(Information provided)

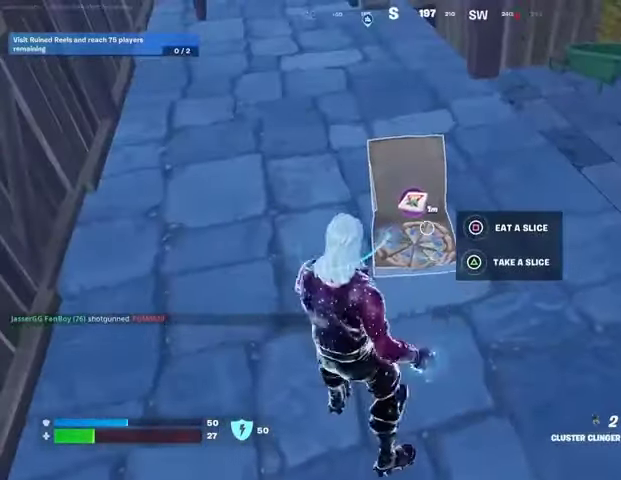
{"buttons": [], "left_stick": "down", "right_stick": "center", "events": [[33, "right_stick", "up-left"], [200, "right_stick", "center"], [267, "R3", "down"], [267, "left_stick", "right"], [367, "R3", "up"], [367, "left_stick", "down-right"], [467, "left_stick", "down"]]}
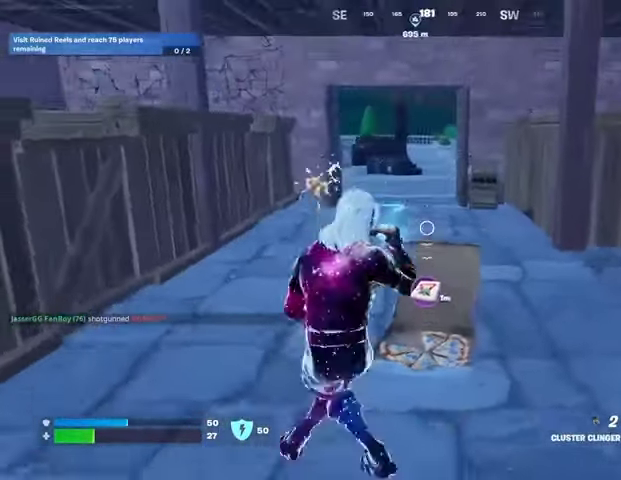
{"buttons": [], "left_stick": "up", "right_stick": "down", "events": [[67, "left_stick", "down-left"], [233, "left_stick", "up-left"], [300, "left_stick", "up"], [467, "right_stick", "down"]]}
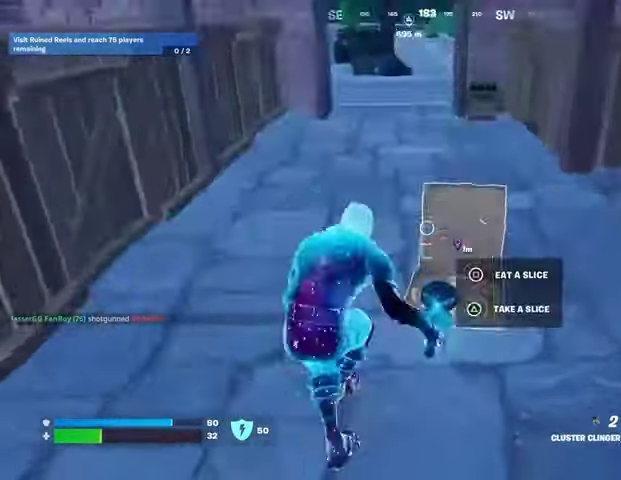
{"buttons": [], "left_stick": "down", "right_stick": "center", "events": [[67, "left_stick", "down"], [100, "right_stick", "center"], [167, "TRIANGLE", "down"], [233, "TRIANGLE", "up"]]}
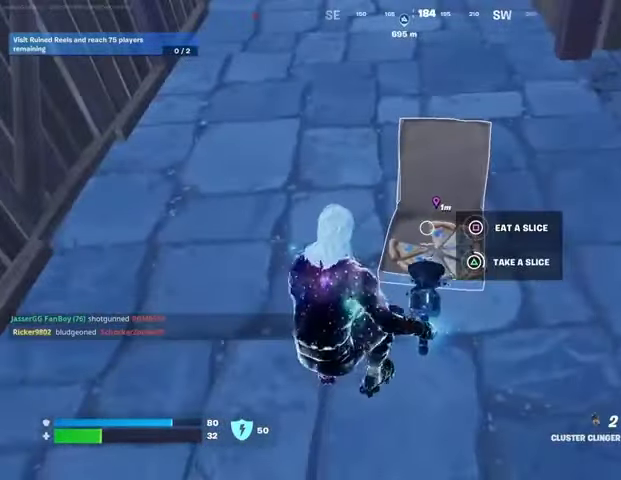
{"buttons": [], "left_stick": "down", "right_stick": "center", "events": []}
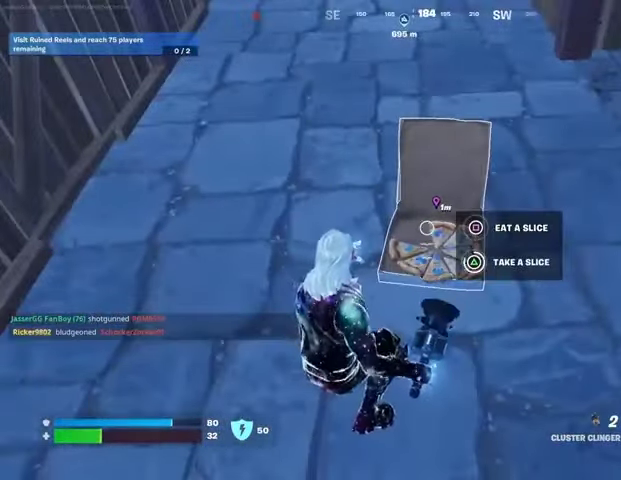
{"buttons": [], "left_stick": "down", "right_stick": "center", "events": [[300, "right_stick", "up"], [367, "right_stick", "up-left"], [500, "right_stick", "center"]]}
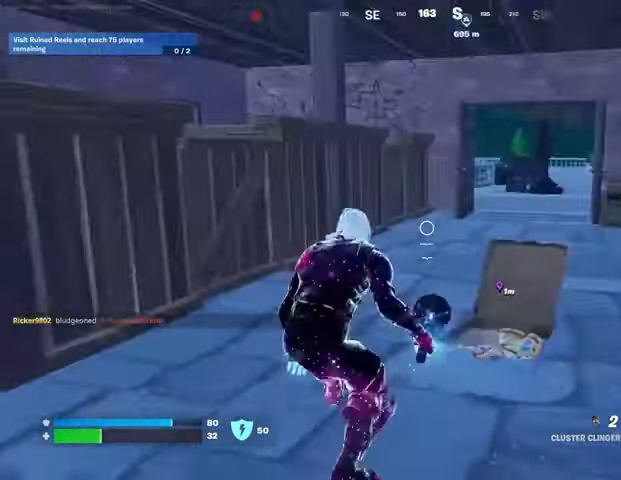
{"buttons": ["TRIANGLE"], "left_stick": "up-left", "right_stick": "center", "events": [[167, "left_stick", "right"], [300, "right_stick", "down"], [367, "left_stick", "down"], [400, "right_stick", "center"], [500, "TRIANGLE", "down"], [500, "left_stick", "up-left"]]}
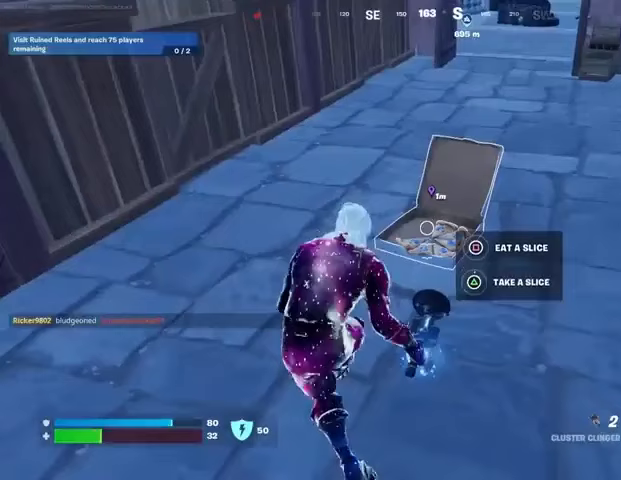
{"buttons": [], "left_stick": "up", "right_stick": "center", "events": [[33, "left_stick", "up"], [67, "TRIANGLE", "up"]]}
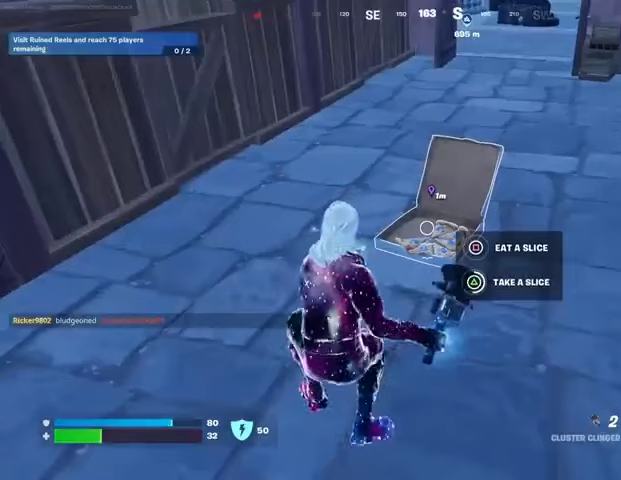
{"buttons": [], "left_stick": "up", "right_stick": "center", "events": []}
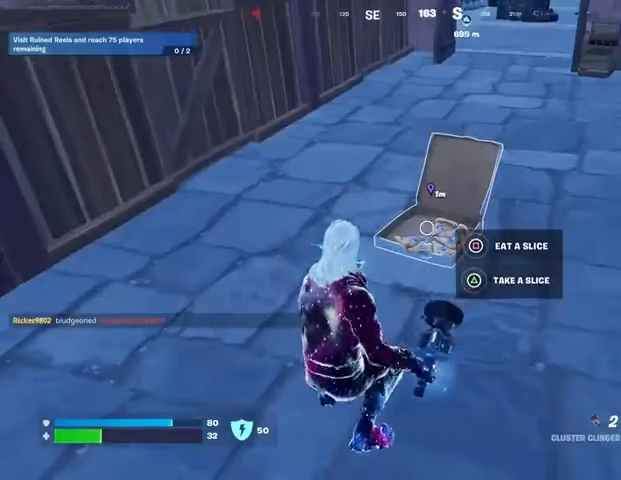
{"buttons": [], "left_stick": "up", "right_stick": "center", "events": [[300, "TRIANGLE", "down"], [333, "TRIANGLE", "up"]]}
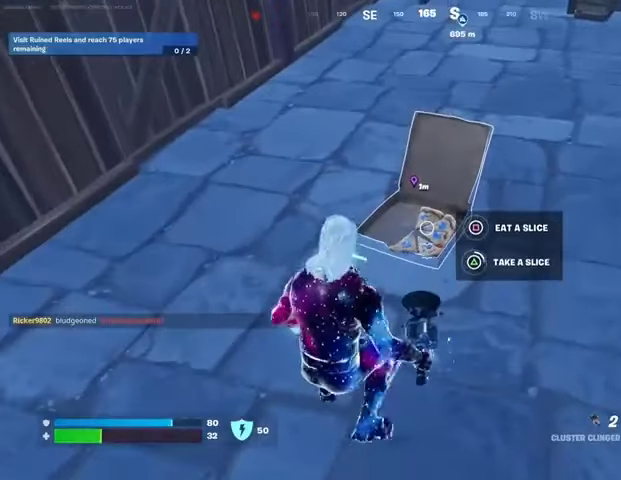
{"buttons": [], "left_stick": "up", "right_stick": "center", "events": []}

(End Information provided)

Work required. Reprint every record exactly and skip the pictures.

Solution.
{"buttons": [], "left_stick": "down", "right_stick": "center", "events": [[33, "right_stick", "up-left"], [200, "right_stick", "center"], [267, "R3", "down"], [267, "left_stick", "right"], [367, "R3", "up"], [367, "left_stick", "down-right"], [467, "left_stick", "down"]]}
{"buttons": [], "left_stick": "up", "right_stick": "down", "events": [[67, "left_stick", "down-left"], [233, "left_stick", "up-left"], [300, "left_stick", "up"], [467, "right_stick", "down"]]}
{"buttons": [], "left_stick": "down", "right_stick": "center", "events": [[67, "left_stick", "down"], [100, "right_stick", "center"], [167, "TRIANGLE", "down"], [233, "TRIANGLE", "up"]]}
{"buttons": [], "left_stick": "down", "right_stick": "center", "events": []}
{"buttons": [], "left_stick": "down", "right_stick": "center", "events": [[300, "right_stick", "up"], [367, "right_stick", "up-left"], [500, "right_stick", "center"]]}
{"buttons": ["TRIANGLE"], "left_stick": "up-left", "right_stick": "center", "events": [[167, "left_stick", "right"], [300, "right_stick", "down"], [367, "left_stick", "down"], [400, "right_stick", "center"], [500, "TRIANGLE", "down"], [500, "left_stick", "up-left"]]}
{"buttons": [], "left_stick": "up", "right_stick": "center", "events": [[33, "left_stick", "up"], [67, "TRIANGLE", "up"]]}
{"buttons": [], "left_stick": "up", "right_stick": "center", "events": []}
{"buttons": [], "left_stick": "up", "right_stick": "center", "events": [[300, "TRIANGLE", "down"], [333, "TRIANGLE", "up"]]}
{"buttons": [], "left_stick": "up", "right_stick": "center", "events": []}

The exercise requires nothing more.